Wednesday, July 22, 2009

World War I Archeology in..."Palestine" or, Eretz Yisrael

This should be very interesting.

Revisionist archeology.


Trains, trenches, and tents: the archaeology of Lawrence of Arabia's war

Great Arab Revolt project

6pm, Thursday 15th October 2009

Stevenson Lecture Theatre, Clore Education Centre, The British Museum, London WC1

A lecture by Neil Faulkner, University of Bristol/Arab Revolt Project

Followed by wine

Lecture abstract

In contrast to the attritional trench warfare on the major fronts of the First World War, the Arab Revolt in Arabia and Syria between 1916 and 1918 was an extreme form of asymmetrical warfare, in which small numbers of highly mobile and lightly equipped guerrillas waged war against the regular forces of the Ottoman Empire.

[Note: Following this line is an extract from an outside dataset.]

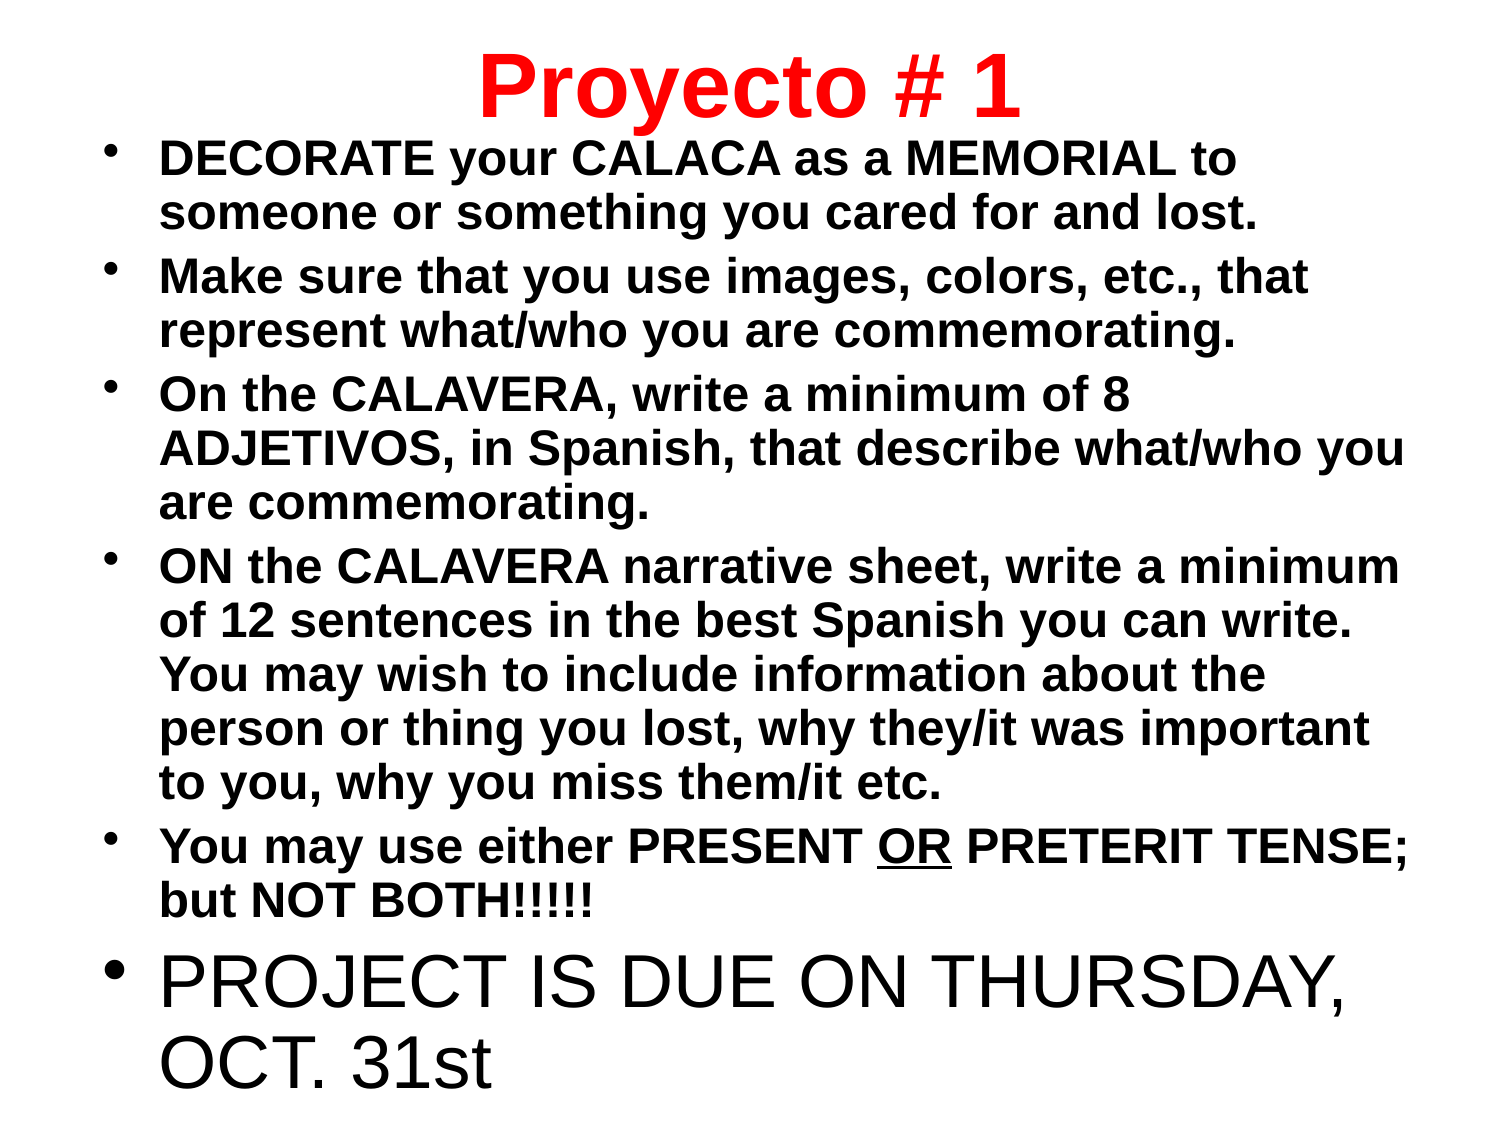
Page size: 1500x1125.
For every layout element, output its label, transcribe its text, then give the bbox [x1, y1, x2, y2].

list DECORATE your CALACA as a MEMORIAL to someone or something you cared for and lost. Make sure that you use images, colors, etc., that represent what/who you are commemorating. On the CALAVERA, write a minimum of 8 ADJETIVOS, in Spanish, that describe what/who you are commemorating. ON the CALAVERA narrative sheet, write a minimum of 12 sentences in the best Spanish you can write. You may wish to include information about the person or thing you lost, why they/it was important to you, why you miss them/it etc. You may use either PRESENT OR PRETERIT TENSE; but NOT BOTH!!!!! PROJECT IS DUE ON THURSDAY, OCT. 31st [87, 125, 1438, 1000]
title Proyecto # 1 [112, 0, 1388, 125]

The effectiveness of the Arab insurgents in this conflict has been debated ever since. Pioneering archaeology in the deserts of Southern Jordan is now revealing an extensively militarised landscape that implies something more than ‘a sideshow of a sideshow’. The implication is that thousands of Ottoman troops were dispersed across the landscape and tied down in static defensive bases in a wide-ranging war without fronts against an invisible but all-pervasive enemy.

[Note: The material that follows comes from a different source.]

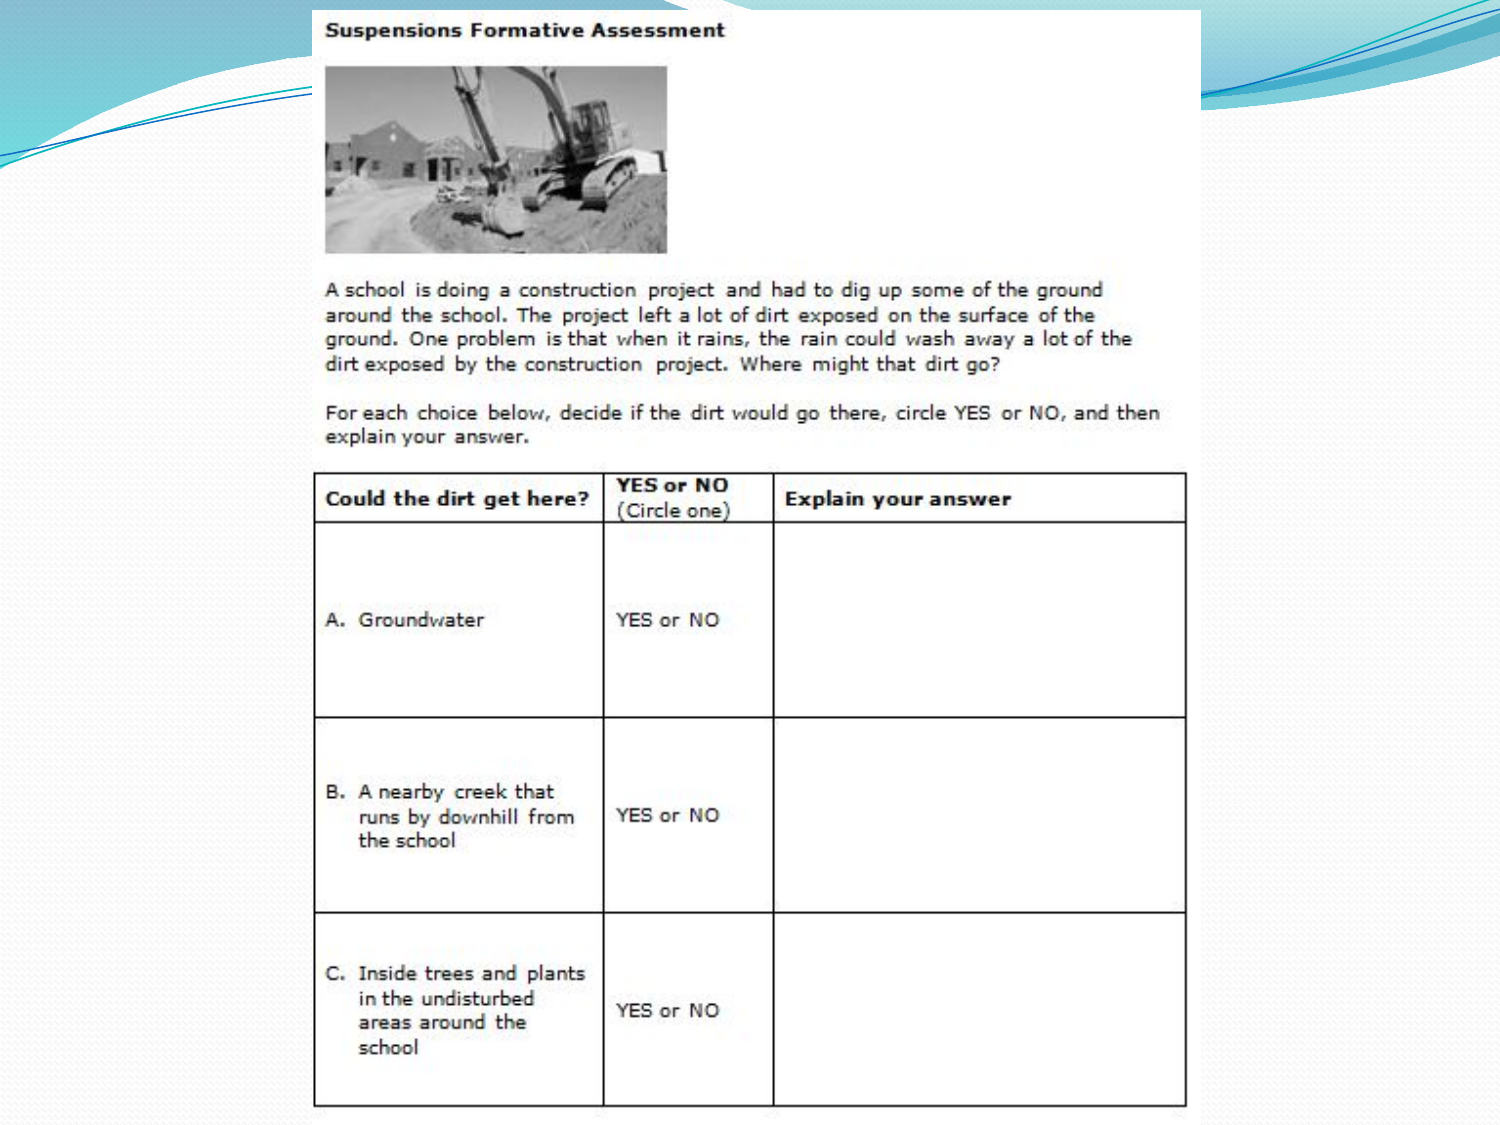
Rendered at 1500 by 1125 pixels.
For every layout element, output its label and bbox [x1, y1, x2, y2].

The Arab Revolt turns out to have been a prototype for ‘people’s war’ – with T. E. Lawrence its seminal theorist – that is, war of a kind that has since shaped much of the history of the 20th century, and which continues to shape that of the early 21st.

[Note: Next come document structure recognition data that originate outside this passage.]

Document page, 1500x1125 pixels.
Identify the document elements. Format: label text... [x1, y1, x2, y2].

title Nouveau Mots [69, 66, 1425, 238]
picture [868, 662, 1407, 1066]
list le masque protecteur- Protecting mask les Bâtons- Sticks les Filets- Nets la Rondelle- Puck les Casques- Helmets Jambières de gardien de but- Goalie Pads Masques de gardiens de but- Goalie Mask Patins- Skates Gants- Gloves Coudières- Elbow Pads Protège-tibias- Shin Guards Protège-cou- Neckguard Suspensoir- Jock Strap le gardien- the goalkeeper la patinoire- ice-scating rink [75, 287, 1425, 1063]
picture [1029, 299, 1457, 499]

And by the by, I found this there:

The term 'Palestine' is a widely-attested Western and Near Eastern conventional name for the region that includes contemporary Israel, the Israeli-occupied territories, part of Jordan, and some of both Lebanon and Syria. Its traditional area runs from Sidon on the coast, to Damascus inland, southwards to the Gulf of Aqaba, and then north-west to Raphia.(*)

The Sinai Desert is usually considered a separate geographical zone to the south. 'Palestine' is first attested in extant literature in the 5th cent. BC, when it appears in the Histories of Herodotus (Hist. 2: 104, etc.) as PalaistinĂª. It seems to have its origins in the root form p-l-s-t , denoting the land of the Philistines, though it has generally in Western usage referred to a much wider region than coastal Philistia, including the area that is known in Biblical, Rabbinic and Samaritan literature as the Land of Israel (Eretz-Yisra'el) or ancient Canaan. The term 'Palestine' has over many centuries retained its relevance as an apolitical geographical term regardless of the nation-states and administrative entities that have existed in this region. (**) It has no political associations when used by the Palestine Exploration Fund.
(*)

Except in the west, where the country is bordered by the Mediterranean Sea, the limit of this territory cannot be laid down on the map as a definite line. The modern subdivisions under the jurisdiction of the Ottoman Empire are in no sense conterminous with those of antiquity, and hence do not afford a boundary by which Palestine can be separated exactly from the rest of Syria in the north, or from the Sinaitic and Arabian deserts in the south and east; nor are the records of ancient boundaries sufficiently full and definite to make possible the complete demarcation of the country. Even the convention above referred to is inexact: it includes the Philistine territory, claimed but never settled by the Hebrews, and excludes the outlying parts of the large area claimed in Num. xxxiv. as the Hebrew possession (from the " River of Egypt " to Hamath). However, the Hebrews themselves have preserved, in the proverbial expression " from Dan to Beersheba " (Judg. xx.i, &c.), an indication of the normal north-and-south limits of their land; and in defining the area of the country under discussion it is this indication which is generally followed.

Taking as a guide the natural features most nearly corresponding to these outlying points, we may describe Palestine as the strip of land extending along the eastern shore of the Mediterranean Sea from the mouth of the Litany or Kasimiya River (33° 20' N.) southward to the mouth of the Wadi Ghuzza; the latter joins the sea in 31° 28' N., a short distance south of Gaza, and runs thence in a south-easterly direction so as to include on its northern side the site of Beersheba. Eastward there is no such definite border. The River Jordan, it is true, marks a line of delimitation between Western and Eastern Palestine; but it is practically impossible to say where the latter ends and the Arabian desert begins. Perhaps the line of the pilgrim road from Damascus to Mecca is the most convenient possible boundary. The total length of the region is about 140 m.; its breadth west of the Jordan ranges from about 23 m. in the north to about 80 m. in the south.

(**)

After the Jewish rebellions of the first and second centuries CE, the Romans merged the province of Iudaea with Galilee, Samaria and Idumaea, uniting the entire area in a new province bearing the Greco-Latin name Syria-Palaestina. The application of the Latinized name Palaestina to the region of the Iudaea Province by the Roman emperor Hadrian following the crushing Bar Kochba's revolt in 132-135 is seen by some historians as an attempt to suppress Jewish national feelings.